Ingrid Dobloug Roede - Arenas. On Architectural Travels and Transfers
Discursive arenas can condition, affect, and occasionally disrupt architecture as built form and discipline. The broad aim of the research is to accent the multiplicity of impulses that conditioned architectural discourse in Norway in the years leading up to, during, and immediately following World War II, finding networks of people and ideas that persevered even where war and unrest turned material conditions and cultures on its head. More specifically, the dissertation studies channels for architectural exchange circa 1935–1947, with architect and planner Harald Hals (1876–1959) as a focal character.
Hals is a pivotal figure in Norwegian architectural history, widely recognized as Oslo’s influential chief planning officer (1926–1947). Episodes from Hals’ "extracurricular" activities elucidate how networks unfold across various scales and spheres. Through travels, congresses, exhibitions, and other architectural media, the research follows movements, both physical and intellectual movements. The period was marked by social and geopolitical unrest, material destruction, a changing demographic, and technological innovations, which yielded new disciplinary concerns. The urgent search for timely solutions motivated transnational exchange and mobility before and after, but also during, the war. Models and representations circulated between exhibitions and publications. Meanwhile, architects experienced and exchanged ideas through physical meetings and study trips. These events had internal and external repercussions for the profession, at home and across borders.

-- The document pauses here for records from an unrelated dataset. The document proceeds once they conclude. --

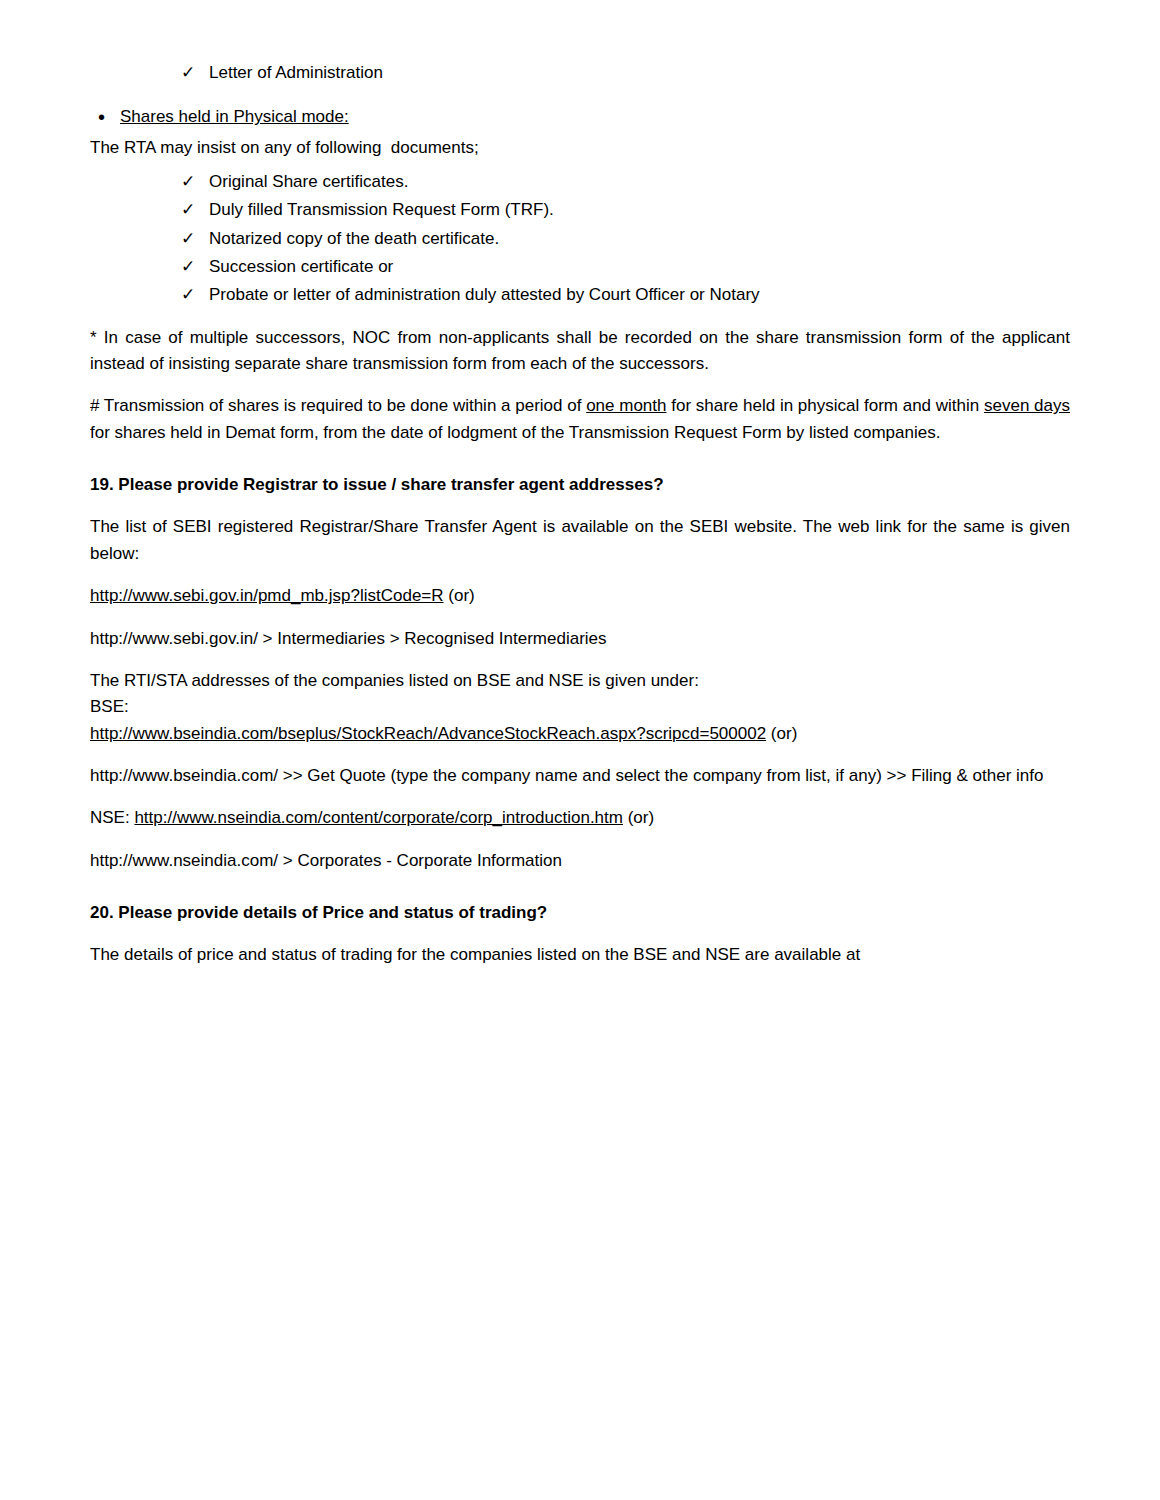Letter of Administration
Shares held in Physical mode:
The RTA may insist on any of following documents;
Original Share certificates.
Duly filled Transmission Request Form (TRF).
Notarized copy of the death certificate.
Succession certificate or
Probate or letter of administration duly attested by Court Officer or Notary
* In case of multiple successors, NOC from non-applicants shall be recorded on the share transmission form of the applicant instead of insisting separate share transmission form from each of the successors.
# Transmission of shares is required to be done within a period of one month for share held in physical form and within seven days for shares held in Demat form, from the date of lodgment of the Transmission Request Form by listed companies.
19. Please provide Registrar to issue / share transfer agent addresses?
The list of SEBI registered Registrar/Share Transfer Agent is available on the SEBI website. The web link for the same is given below:
http://www.sebi.gov.in/pmd_mb.jsp?listCode=R (or)
http://www.sebi.gov.in/ > Intermediaries > Recognised Intermediaries
The RTI/STA addresses of the companies listed on BSE and NSE is given under:
BSE:
http://www.bseindia.com/bseplus/StockReach/AdvanceStockReach.aspx?scripcd=500002 (or)
http://www.bseindia.com/ >> Get Quote (type the company name and select the company from list, if any) >> Filing & other info
NSE: http://www.nseindia.com/content/corporate/corp_introduction.htm (or)
http://www.nseindia.com/ > Corporates - Corporate Information
20. Please provide details of Price and status of trading?
The details of price and status of trading for the companies listed on the BSE and NSE are available at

Ingrid Dobloug Roede is a PhD fellow at the Oslo School of Architecture and Design (AHO). Her background includes design practice, historic preservation, teaching, and cultural programming. She holds a Master of Science in History, Theory and Criticism of Art and Architecture from the Massachusetts Institute of Technology (MIT) and a Master in Architecture from AHO. At MIT, Roede was a Fulbright Grantee, Aker Scholar, and recipient of the MIT SA+P SMArchS 2019 Thesis Prize. Her current research is supervised by Mari Hvattum (AHO) and Richard Anderson (University of Edinburgh).